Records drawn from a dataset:
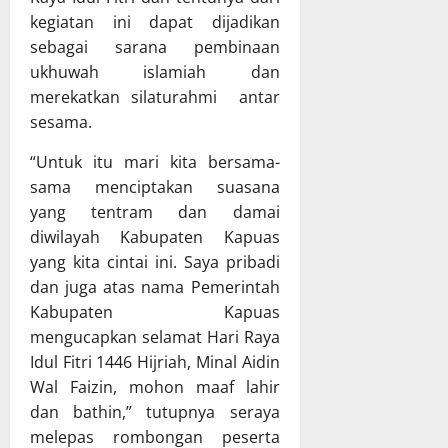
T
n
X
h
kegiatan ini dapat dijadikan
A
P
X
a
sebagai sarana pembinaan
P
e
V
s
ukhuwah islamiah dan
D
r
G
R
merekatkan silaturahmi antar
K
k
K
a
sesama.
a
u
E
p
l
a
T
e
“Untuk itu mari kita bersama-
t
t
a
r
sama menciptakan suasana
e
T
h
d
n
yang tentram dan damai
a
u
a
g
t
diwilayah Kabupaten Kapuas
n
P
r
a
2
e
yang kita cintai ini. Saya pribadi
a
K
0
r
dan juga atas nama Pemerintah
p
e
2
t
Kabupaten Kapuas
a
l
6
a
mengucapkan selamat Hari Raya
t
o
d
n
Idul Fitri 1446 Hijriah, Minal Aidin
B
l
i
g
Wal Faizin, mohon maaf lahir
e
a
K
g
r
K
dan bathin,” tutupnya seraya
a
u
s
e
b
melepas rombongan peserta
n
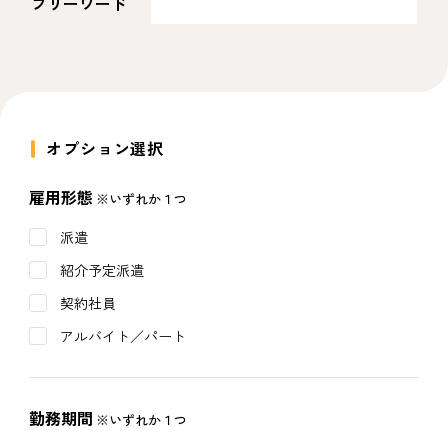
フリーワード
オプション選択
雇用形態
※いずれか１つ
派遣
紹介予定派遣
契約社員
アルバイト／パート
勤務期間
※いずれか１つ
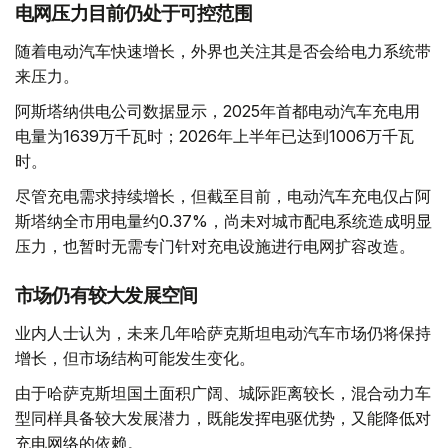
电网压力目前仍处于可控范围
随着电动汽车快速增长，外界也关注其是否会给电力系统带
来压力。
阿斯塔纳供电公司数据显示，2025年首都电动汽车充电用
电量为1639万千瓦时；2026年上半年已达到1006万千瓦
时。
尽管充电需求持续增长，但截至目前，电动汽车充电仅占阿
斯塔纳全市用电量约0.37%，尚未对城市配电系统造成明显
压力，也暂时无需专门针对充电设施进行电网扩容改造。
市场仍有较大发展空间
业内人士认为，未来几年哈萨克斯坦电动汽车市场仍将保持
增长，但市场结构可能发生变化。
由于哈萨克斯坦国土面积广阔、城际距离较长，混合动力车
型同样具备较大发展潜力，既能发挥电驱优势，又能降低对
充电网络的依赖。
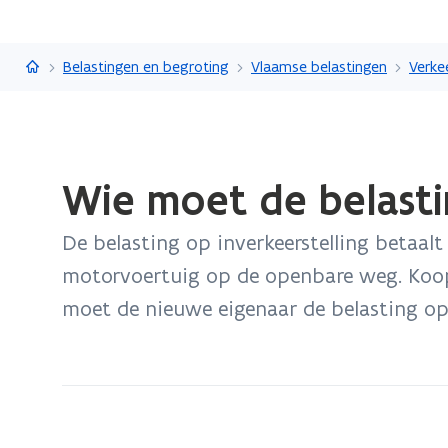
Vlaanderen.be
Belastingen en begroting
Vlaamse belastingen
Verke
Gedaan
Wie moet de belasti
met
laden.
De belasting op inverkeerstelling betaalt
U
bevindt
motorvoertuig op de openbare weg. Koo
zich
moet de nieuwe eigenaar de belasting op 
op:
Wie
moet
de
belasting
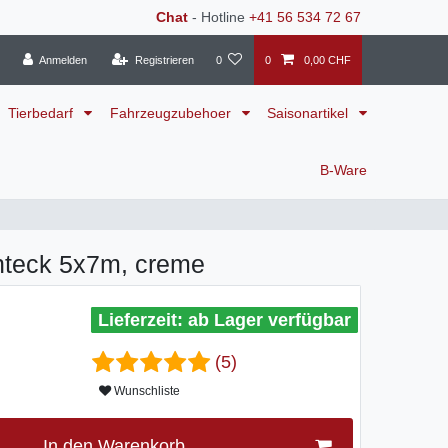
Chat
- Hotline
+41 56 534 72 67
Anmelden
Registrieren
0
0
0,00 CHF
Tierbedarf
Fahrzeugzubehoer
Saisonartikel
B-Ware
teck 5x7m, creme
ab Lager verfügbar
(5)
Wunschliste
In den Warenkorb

• **WORK ITEM**: Retype every entry exactly, but keep the pictures out of your copy.

• **FINISHED EXERCISE**:
T
n
X
h
kegiatan ini dapat dijadikan
A
P
X
a
sebagai sarana pembinaan
P
e
V
s
ukhuwah islamiah dan
D
r
G
R
merekatkan silaturahmi antar
K
k
K
a
sesama.
a
u
E
p
l
a
T
e
“Untuk itu mari kita bersama-
t
t
a
r
sama menciptakan suasana
e
T
h
d
n
yang tentram dan damai
a
u
a
g
t
diwilayah Kabupaten Kapuas
n
P
r
a
2
e
yang kita cintai ini. Saya pribadi
a
K
0
r
dan juga atas nama Pemerintah
p
e
2
t
Kabupaten Kapuas
a
l
6
a
mengucapkan selamat Hari Raya
t
o
d
n
Idul Fitri 1446 Hijriah, Minal Aidin
B
l
i
g
Wal Faizin, mohon maaf lahir
e
a
K
g
r
K
dan bathin,” tutupnya seraya
a
u
s
e
b
melepas rombongan peserta
n
フリーワード
オプション選択
雇用形態
※いずれか１つ
派遣
紹介予定派遣
契約社員
アルバイト／パート
勤務期間
※いずれか１つ
电网压力目前仍处于可控范围
随着电动汽车快速增长，外界也关注其是否会给电力系统带
来压力。
阿斯塔纳供电公司数据显示，2025年首都电动汽车充电用
电量为1639万千瓦时；2026年上半年已达到1006万千瓦
时。
尽管充电需求持续增长，但截至目前，电动汽车充电仅占阿
斯塔纳全市用电量约0.37%，尚未对城市配电系统造成明显
压力，也暂时无需专门针对充电设施进行电网扩容改造。
市场仍有较大发展空间
业内人士认为，未来几年哈萨克斯坦电动汽车市场仍将保持
增长，但市场结构可能发生变化。
由于哈萨克斯坦国土面积广阔、城际距离较长，混合动力车
型同样具备较大发展潜力，既能发挥电驱优势，又能降低对
充电网络的依赖。
Vlaanderen.be
Belastingen en begroting
Vlaamse belastingen
Verke
Gedaan
Wie moet de belasti
met
laden.
De belasting op inverkeerstelling betaalt
U
bevindt
motorvoertuig op de openbare weg. Koo
zich
moet de nieuwe eigenaar de belasting op 
op:
Wie
moet
de
belasting
Chat
- Hotline
+41 56 534 72 67
Anmelden
Registrieren
0
0
0,00 CHF
Tierbedarf
Fahrzeugzubehoer
Saisonartikel
B-Ware
teck 5x7m, creme
ab Lager verfügbar
(5)
Wunschliste
In den Warenkorb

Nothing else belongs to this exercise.